IL SILP E LA CGIL LOMBARDIA FORNISCONO I DATI DELLE LISTE DI ATTESA PER I PERMESSI DI SOGGIORNO DEI MIGRANTI.

ESPULSIONI MIRATE PER RIEMPIRE I CHARTER E INGENTI RISORSE DI POLIZIA DESTINATE A PRATICHE AMMINISTRATIVE.

LA DENUNCIA E LE PROPOSTE DEL SINDACATO.



Nel corso di una conferenza stampa che si è tenuta stamattina a Sesto San Giovanni presso la sede della Cgil Lombardia, alla presenza di operatori della Cgil sul territorio e di dirigenti territoriali del Silp, Susanna Camusso, Segretario Generale e Luigi Caracciolo, Segretario Generale del Silp (Sindacato di Polizia per la Cgil) lombardo, hanno illustrato le proposte del sindacato sul problema delle pratiche per il rinnovo dei permessi di soggiorno e i dati, provincia per provincia, sui tempi di espletamento delle pratiche e sulla presenza di lavoratori extracomunitari, raccolti sulla base di una ricognizione avvenuta tramite i Centri Stranieri delle Camere del Lavoro.
In ogni provincia lombarda, la Cgil ha infatti attivato uno sportello di consulenza.
Susanna Camusso ha sottolineato come la legge Bossi Fini manifesti ancora una volta la sua inadeguatezza. Inoltre, nella sua applicazione, non si tiene assolutamente conto dei Decreti applicativi della legge 30 (Legge 276), che hanno modificato profondamente il mercato del lavoro.

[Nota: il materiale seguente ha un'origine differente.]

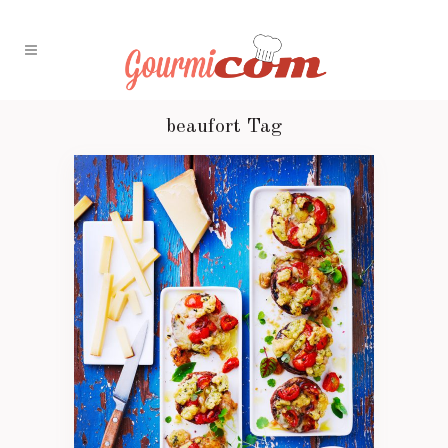
beaufort Tag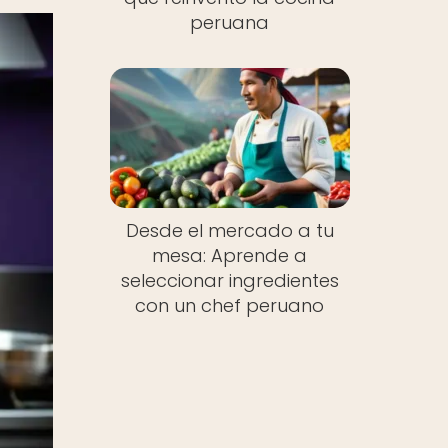
peruana
Desde el mercado a tu
mesa: Aprende a
seleccionar ingredientes
con un chef peruano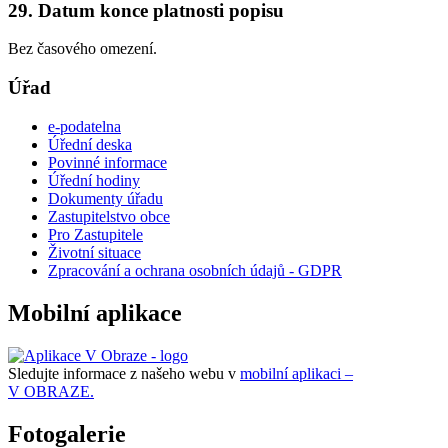
29. Datum konce platnosti popisu
Bez časového omezení.
Úřad
e-podatelna
Úřední deska
Povinné informace
Úřední hodiny
Dokumenty úřadu
Zastupitelstvo obce
Pro Zastupitele
Životní situace
Zpracování a ochrana osobních údajů - GDPR
Mobilní aplikace
Sledujte informace z našeho webu v
mobilní aplikaci –
V OBRAZE.
Fotogalerie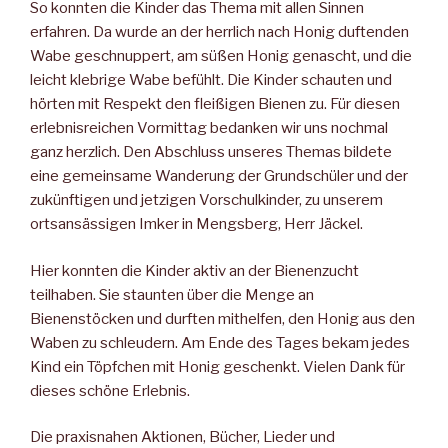
So konnten die Kinder das Thema mit allen Sinnen
erfahren. Da wurde an der herrlich nach Honig duftenden
Wabe geschnuppert, am süßen Honig genascht, und die
leicht klebrige Wabe befühlt. Die Kinder schauten und
hörten mit Respekt den fleißigen Bienen zu. Für diesen
erlebnisreichen Vormittag bedanken wir uns noch­mal
ganz herzlich. Den Abschluss unseres Themas bildete
eine ge­meinsame Wanderung der Grundschüler und der
zukünftigen und jetzigen Vorschulkinder, zu unserem
ortsansässigen Imker in Mengsberg, Herr Jäckel.
Hier konnten die Kinder aktiv an der Bienenzucht
teilhaben. Sie staunten über die Menge an
Bienenstöcken und durften mithelfen, den Honig aus den
Waben zu schleudern. Am Ende des Tages be­kam jedes
Kind ein Töpfchen mit Honig geschenkt. Vielen Dank für
dieses schöne Erlebnis.
Die praxisnahen Aktionen, Bücher, Lieder und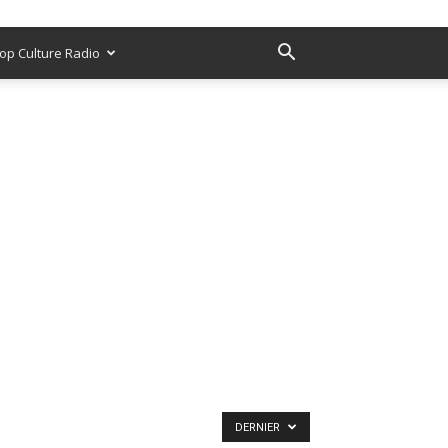
op Culture Radio
DERNIER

Siamo in presenza di un fenomeno, l’immigrazione, che ha caratteristiche strutturali e che viene invece affrontato come ammette la stessa Corte dei Conti con logiche di “emergenza” con 230 milioni di euro destinati “all’attività di sicurezza e contrasto”.
Non siamo in presenza di problemi di ordine pubblico ma della necessità di garantire sostegno e integrazione a chi oggi viene in Italia.
La stessa Corte-ha detto Camusso- sottolinea che i ritardi sono da attribuire alla “difficoltà di raggiungere le necessarie intese tra le amministrazioni statali competenti, le Regioni e gli enti locali”

Queste considerazioni avanzate dalla Corte dei Conti sono ormai da tempo patrimonio della nostra organizzazione visto il lavoro capillare che svolge sul campo.
In Lombardia possiamo contare su una rete di sportelli e uffici che quotidianamente misurano il disagio e la condizione del cittadino immigrato.


I nostri uffici territoriali stimano in circa 580.000 gli immigrati presenti nella nostra regione.